A few companies were able to reopen at least some assembly plants last week. But none are operating anywhere near normal capacity.
Half-Speed at Toyota
Toyota, with no plants in Hubei Province where the outbreak began, was able to open three of its four Chinese factories last week. The fourth facility went back on line today.
But The Nikkei says all four Toyota plants are running at half their normal pace. The company also is monitoring its supply chains closely.
Volkswagen, the largest among foreign carmakers in China, was to resume assembly operations with partner SAIC Motor today. Mitsubishi Motors won’t reopen facilities until at least Feb. 27.
No Government Go-Ahead
The Hubei government has ordered businesses within its territory not to resume production before March 11. The directive affects facilities in and around Wuhan operated by General Motors, Honda, Nissan, PSA and Renault.

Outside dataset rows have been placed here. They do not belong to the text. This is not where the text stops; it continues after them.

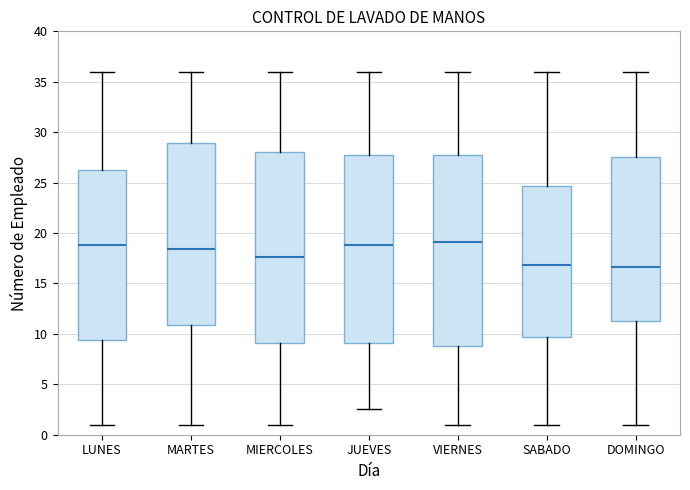

Reading left to right, read every box against the y-axis: the position of its median line, the range the box covers, and the ends of its whiskers. The values are not printed on the chart, so give them approximately, as read against the axis.

LUNES: median 19.0, box 9.5 to 26.5, whiskers 1.0 to 36.0
MARTES: median 18.5, box 11.0 to 29.0, whiskers 1.0 to 36.0
MIERCOLES: median 17.5, box 9.0 to 28.0, whiskers 1.0 to 36.0
JUEVES: median 19.0, box 9.0 to 27.5, whiskers 2.5 to 36.0
VIERNES: median 19.0, box 9.0 to 27.5, whiskers 1.0 to 36.0
SABADO: median 17.0, box 9.5 to 24.5, whiskers 1.0 to 36.0
DOMINGO: median 16.5, box 11.5 to 27.5, whiskers 1.0 to 36.0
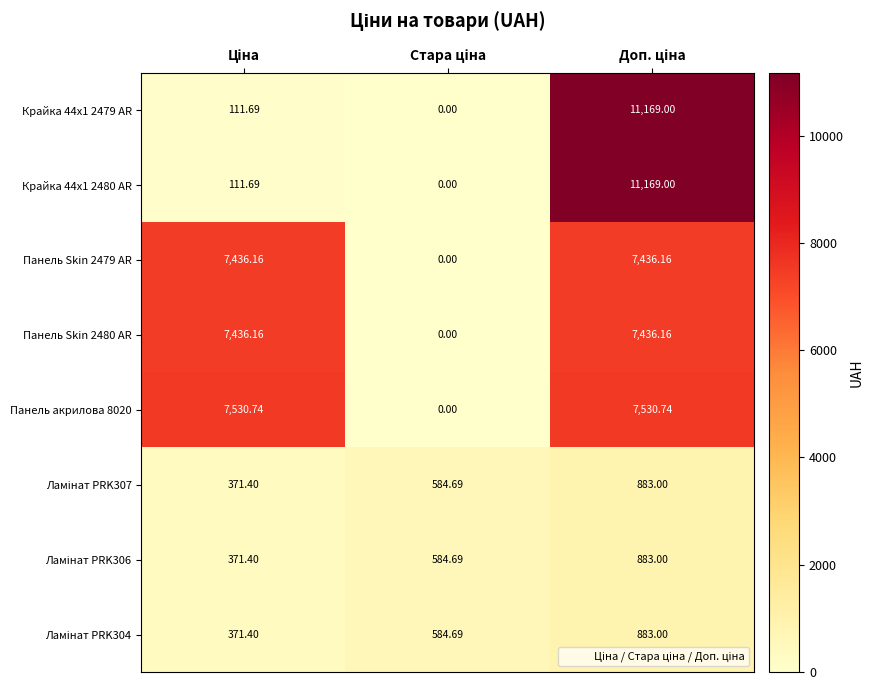

How many series are shown in this chart?

8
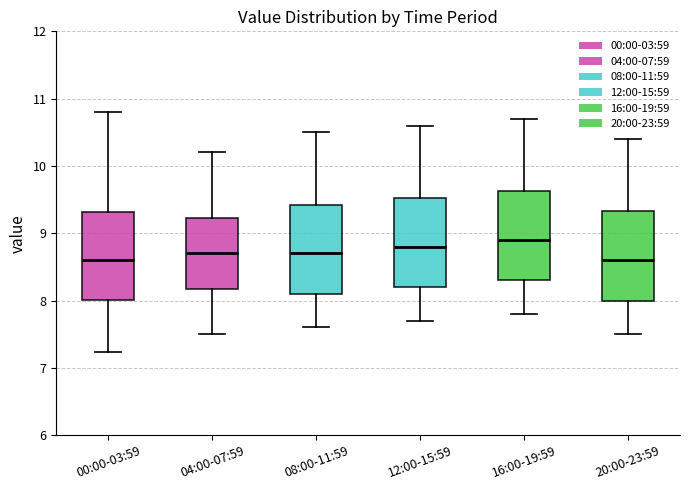

Where is the lower edge of the box for 00:00-03:59 on the y-axis? The values are not printed on the chart, so give them approximately, as read against the axis.

8.0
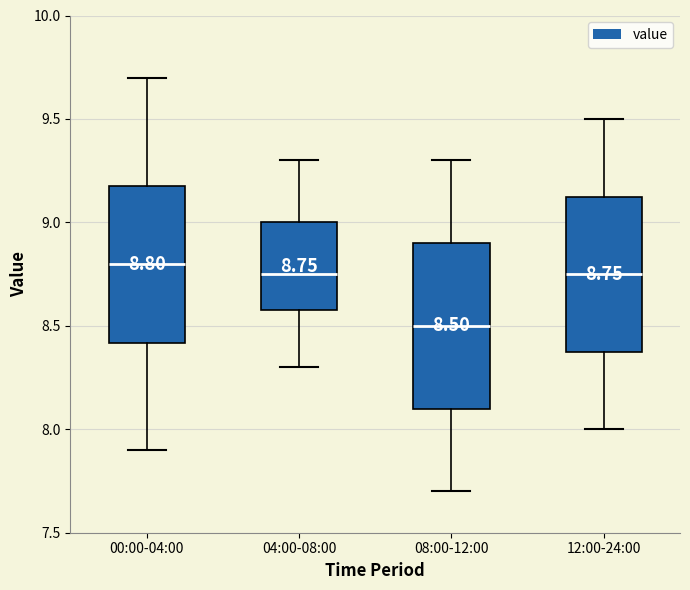

Which box's median line is the highest?

00:00-04:00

Elsewhere across China, regional governments aren’t ready to declare an all-clear.
Nissan scrapped plans to revive production last week and hasn’t announced a new startup date. Fiat Chrysler Automobiles has reopened a plant in Guangzhou but not in Changsha.
For most companies, production plans are being hindered by parts shortages, high absenteeism, local quarantines and travel restrictions that hamper travel by workers and truckers, especially those who must cross provincial boundaries.
Shoppers Focus Elsewhere
Another damper on production: Consumers buffeted by quarantines are preoccupied with more fundamental issues than finding a car to buy.
China’s auto dealers association had expected a 1% uptick in deliveries this year. But a new projection by LMC Automotive says full-year demand will probably shrink 3%-5%.
Several carmakers have cautioned that another two weeks of disruption among partsmakers in China will begin to impact assembly plants everywhere.